VoxVeritasNet: A new feature engineering model leveraging iterative feature selection for detecting fake or real speech


Creative Commons License

Çelik B., Zeybek B., Karadeniz M. B., Kocyigit A., Arsalı O., Efeoglu E., ...Daha Fazla

ALEXANDRIA ENGINEERING JOURNAL, cilt.136, ss.89-104, 2026 (SCI-Expanded, Scopus) identifier

Özet

This study introduces VoxVeritasNet, a high-precision and computationally efficient feature engineering framework for deepfake audio detection. The methodology leverages a nine-level Multi-Level Discrete Wavelet Transform (MDWT) to capture intricate time-frequency artifacts. A key innovation is the quantum-inspired dual-path mapping algorithm, which models parallel signal dependencies and embeds features into a high-dimensional Hilbert space for enhancing geometric separability. To optimize performance, an iterative ensemble selection strategy utilizing Neighborhood Component Analysis (NCA), Chi2, and ReliefF is employed alongside Support Vector Machines and k-Nearest Neighbors. The framework was evaluated across three public datasets with varying class distributions, achieving state-of-the-art peak accuracies of 99.96% with db4 and 99.71% with sym8 wavelets.
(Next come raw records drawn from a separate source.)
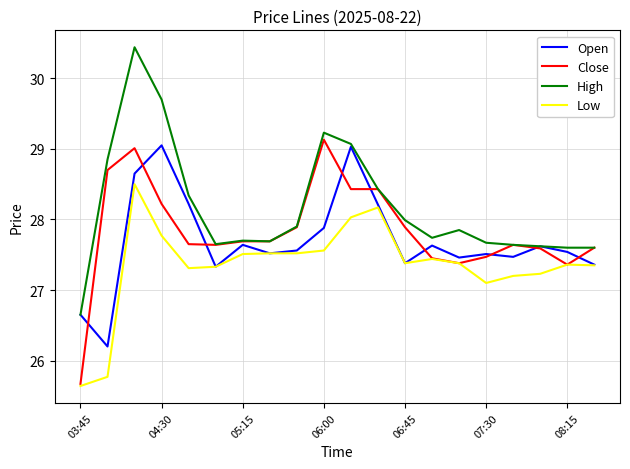

True or false: Low and High cross at least once.

False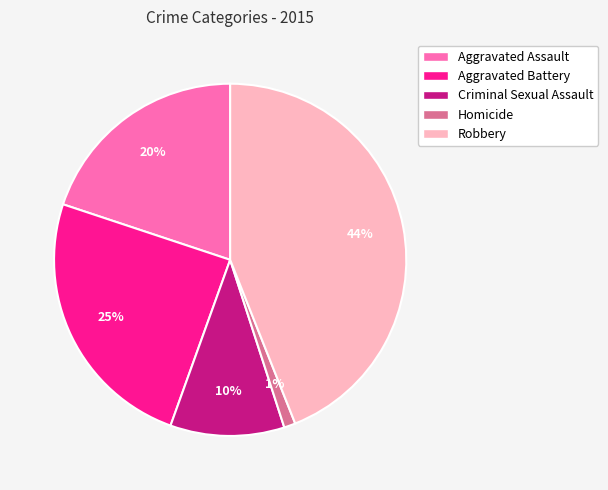

To the nearest percent, what is the difference between the largest and smallest slice percentages?

43%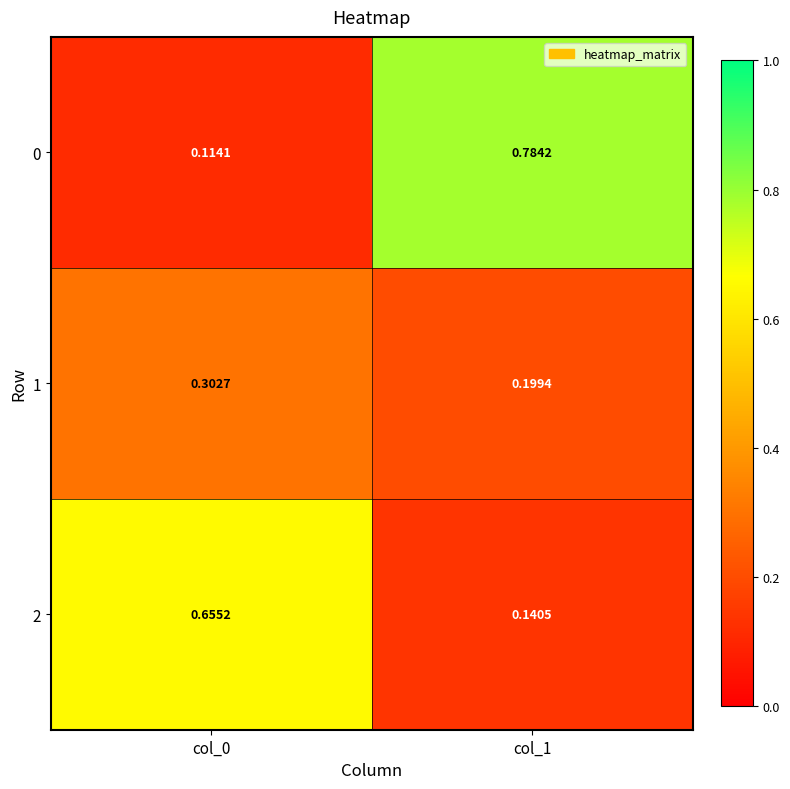

Is the value of 0 at col_1 greater than the value of 1 at col_1?

Yes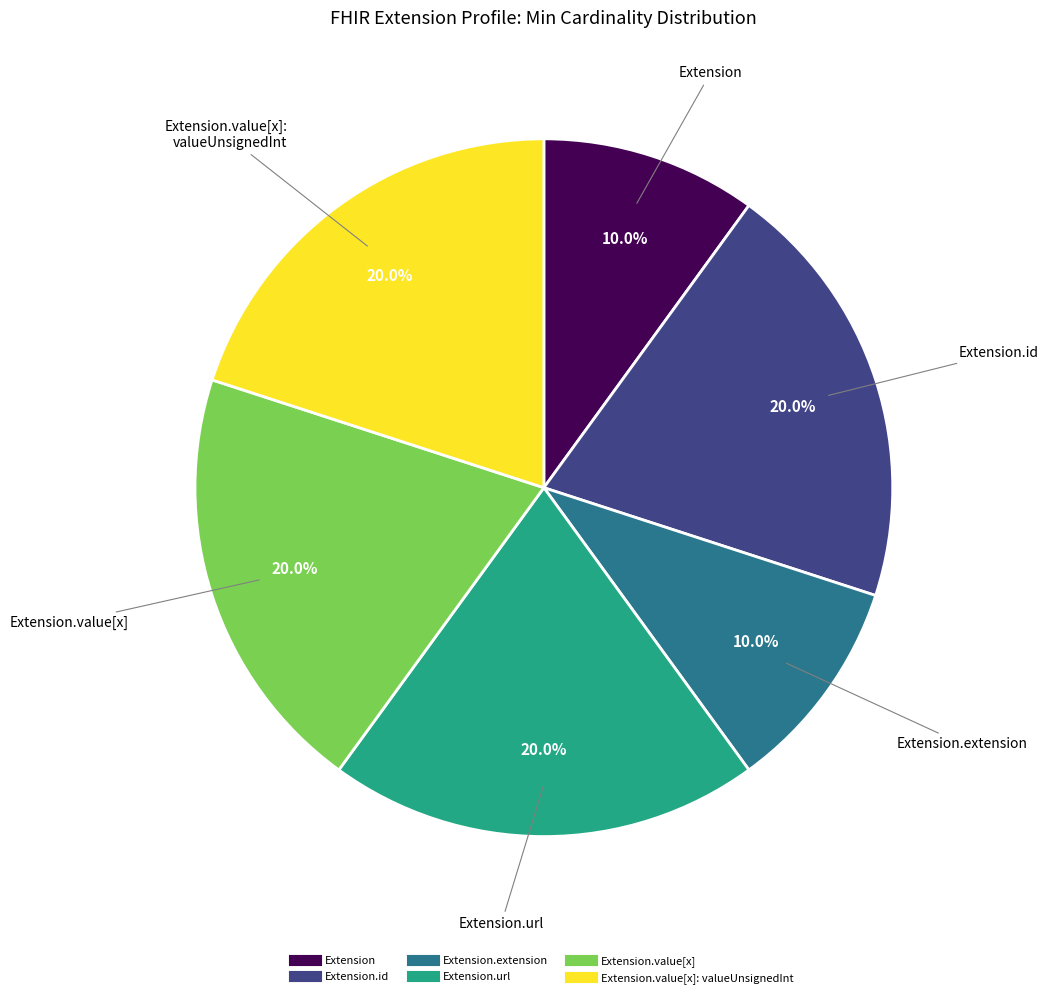

Is there any slice that represents more than half of the pie?

No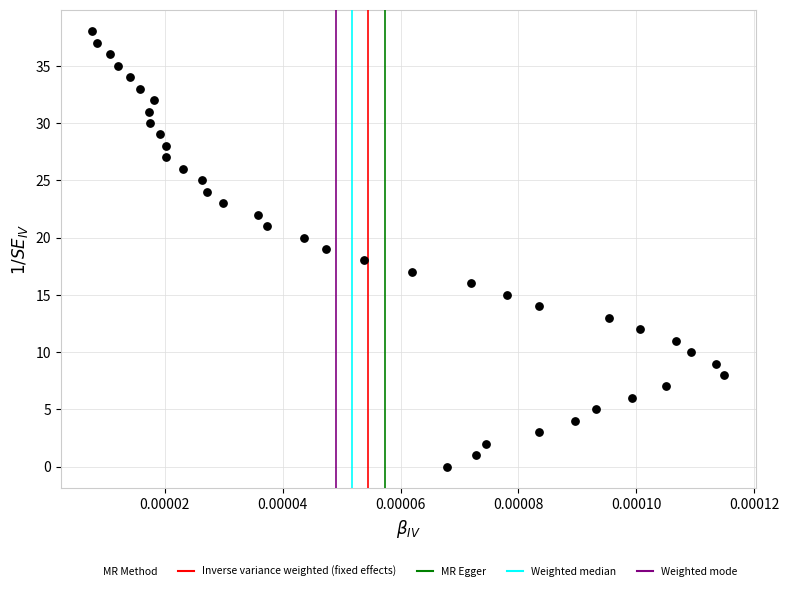

What is the range of Y values (max minus min)?

38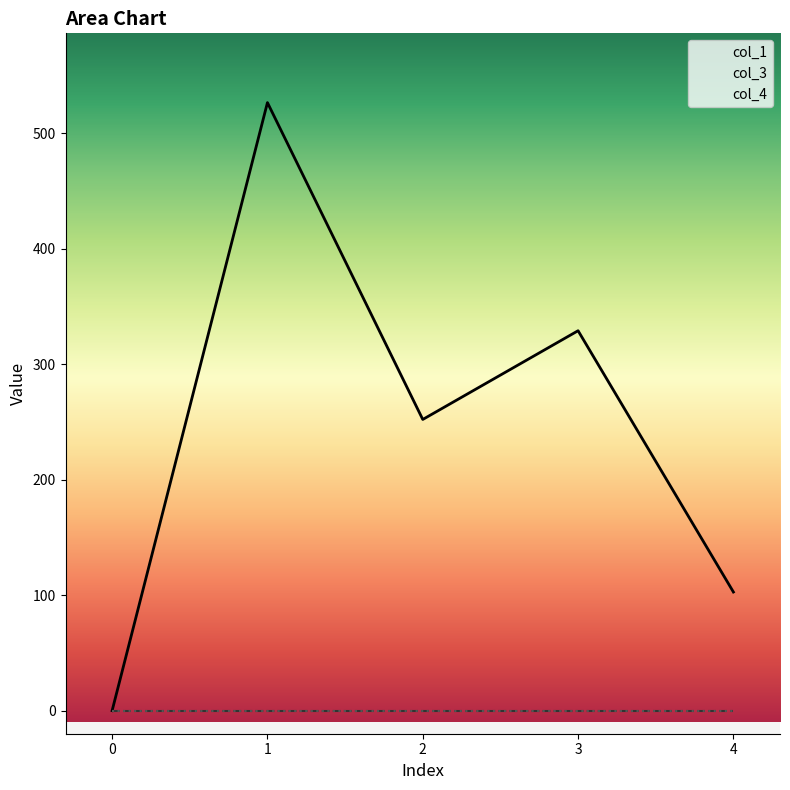

Which series has the widest spread of values?

col_1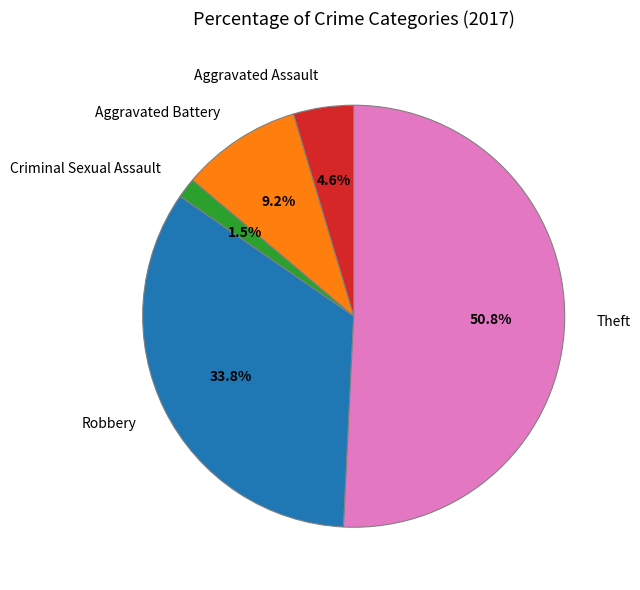

Which slice is the smallest?

Criminal Sexual Assault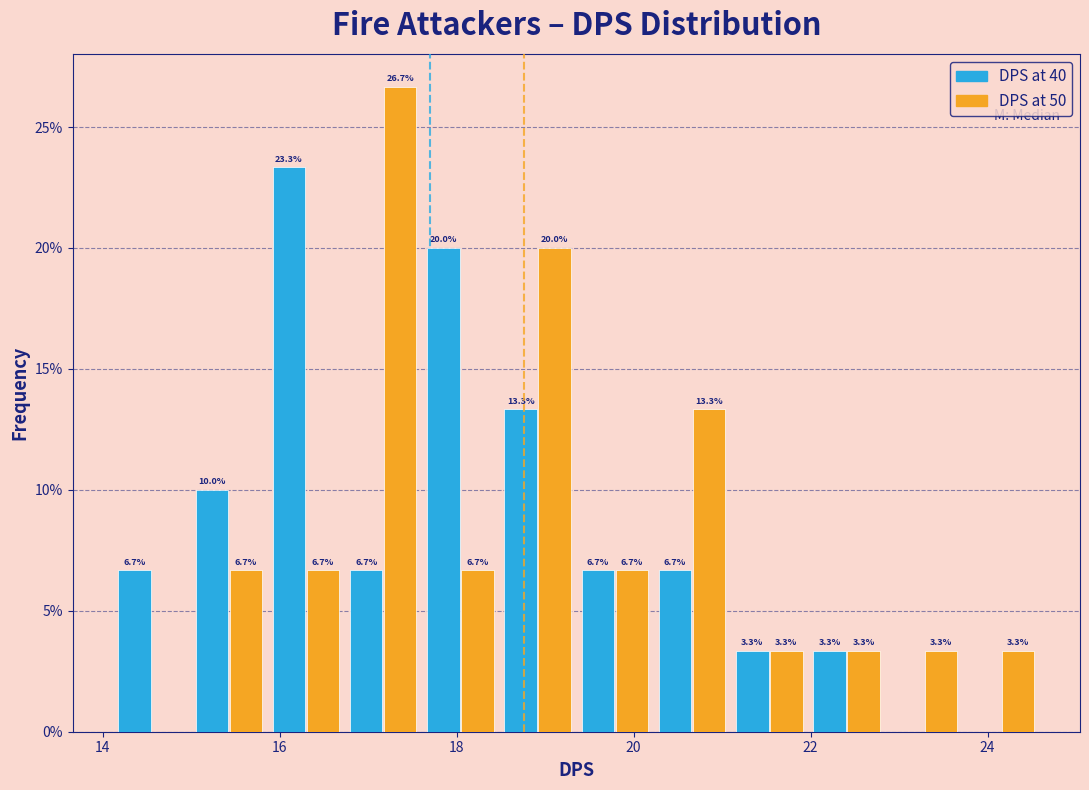

In the DPS at 40 series, which range on the x-axis has the tallest bar?

15.8 to 16.8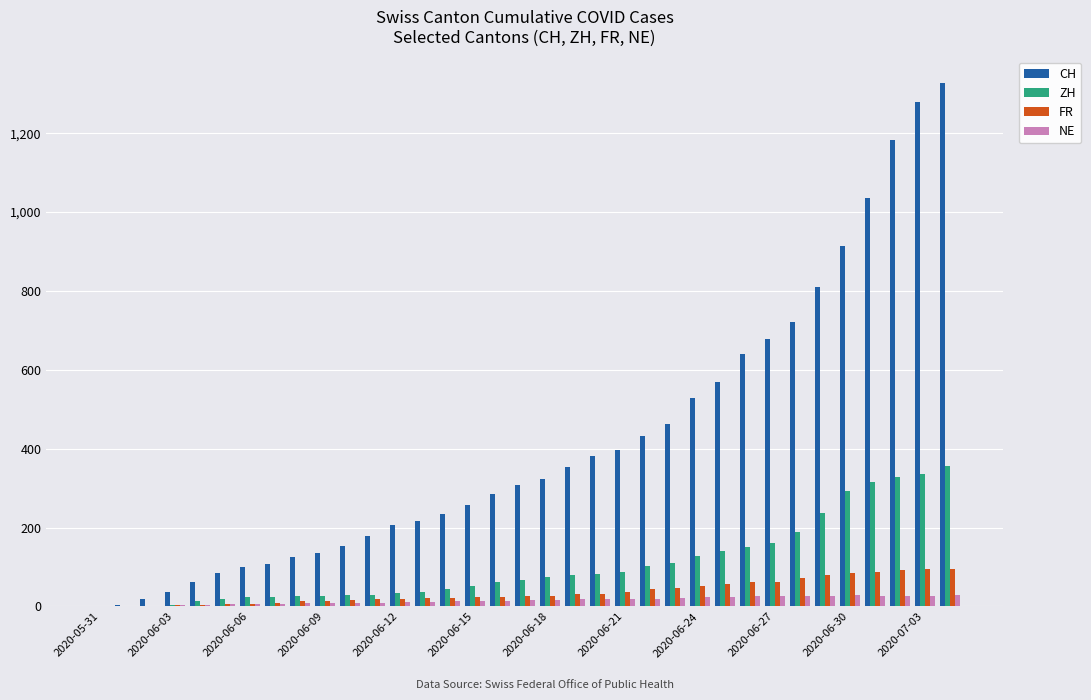

What are all the series names shown in the legend?

CH, ZH, FR, NE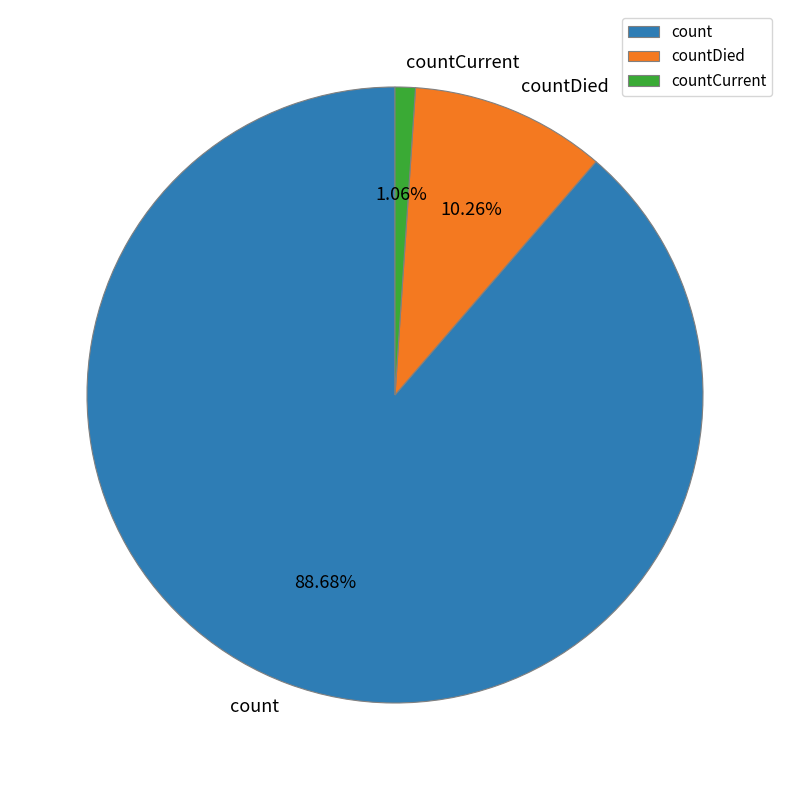

What percentage do countCurrent and count together represent?

89.7%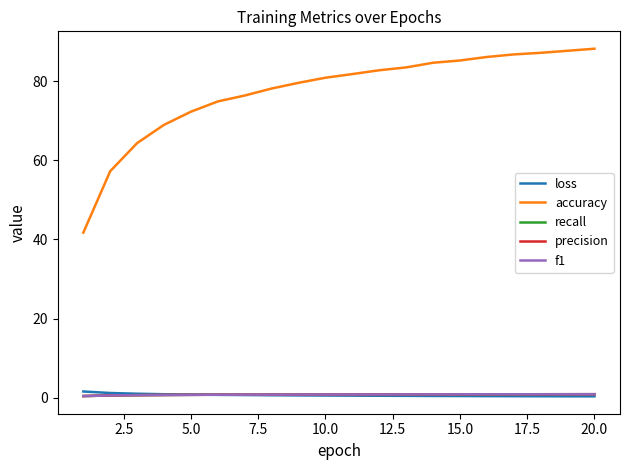

Which series has the largest total across all categories?

accuracy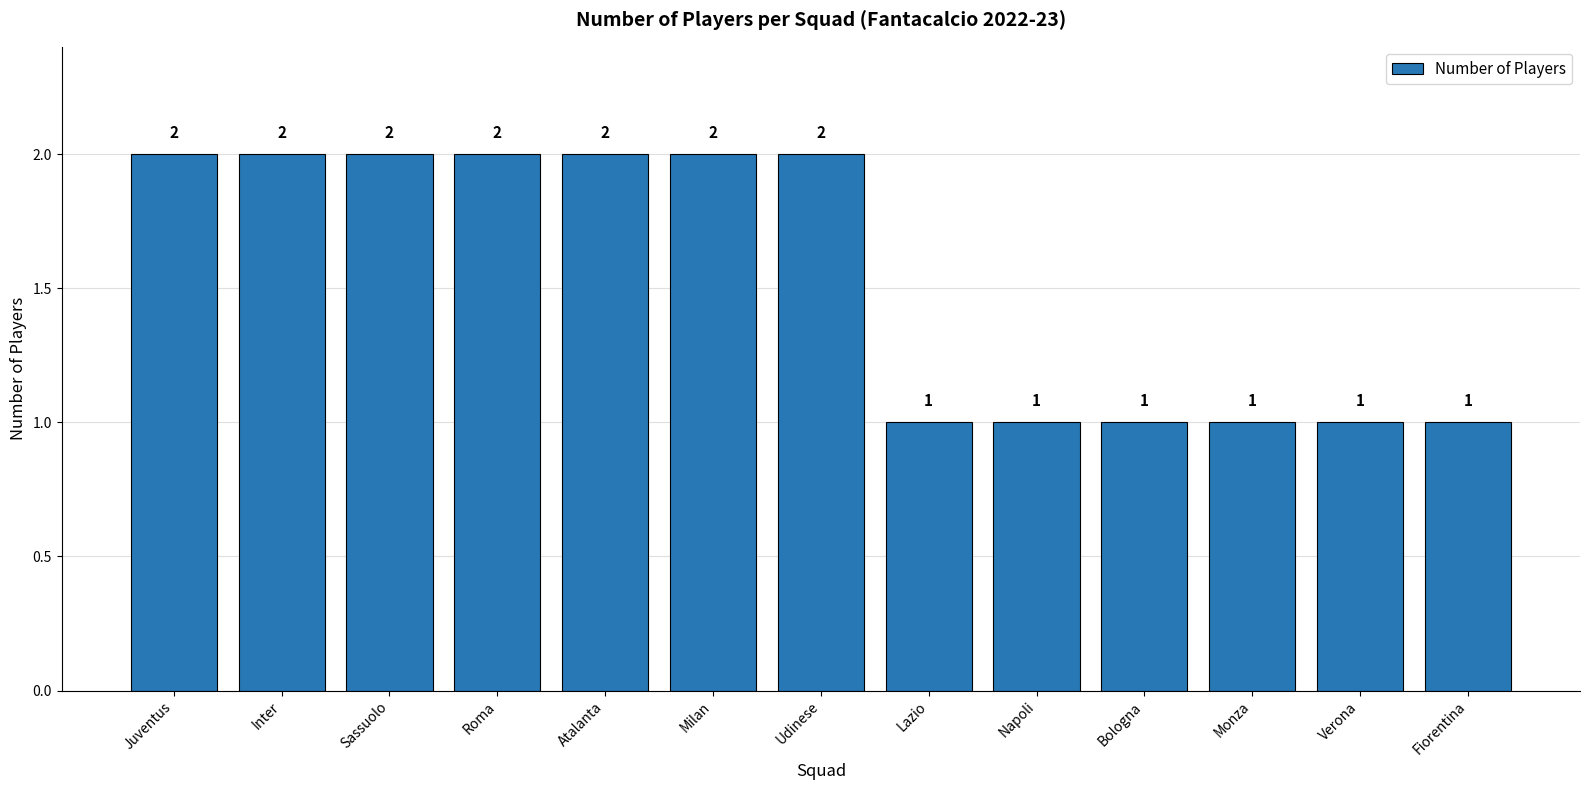

The chart shows a value of 0 at Verona. True or false?

False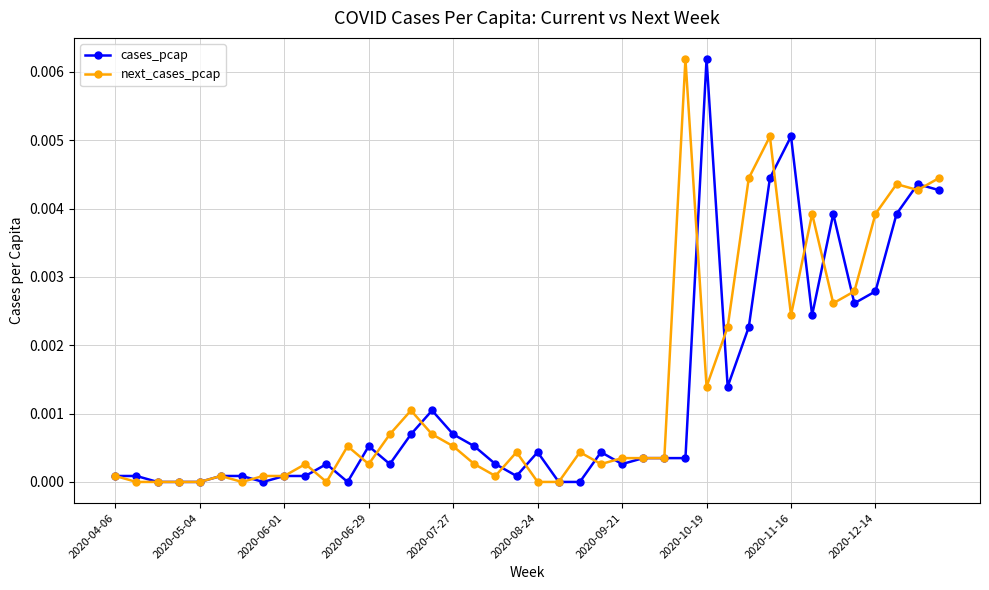

Is this an area chart (filled region under the line)?

No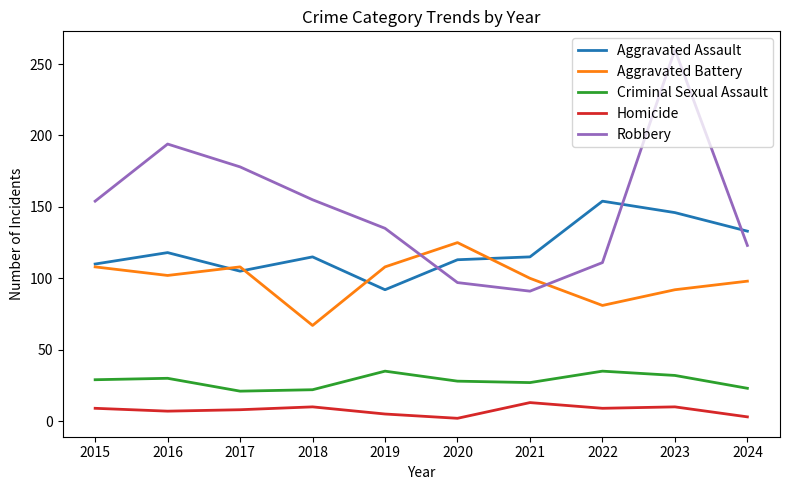

Which series has the widest spread of values?

Robbery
Even using with the computationally efficient sym4 baseline, the model maintained exceptional detection rates above 98.99% and an equal error rate (EER) as low as 0.14%. VoxVeritasNet operates with a processing throughput of 6.45 segments per second on standard CPU hardware with a negligible storage footprint, offering a lightweight and explainable alternative to resource-intensive deep learning architectures.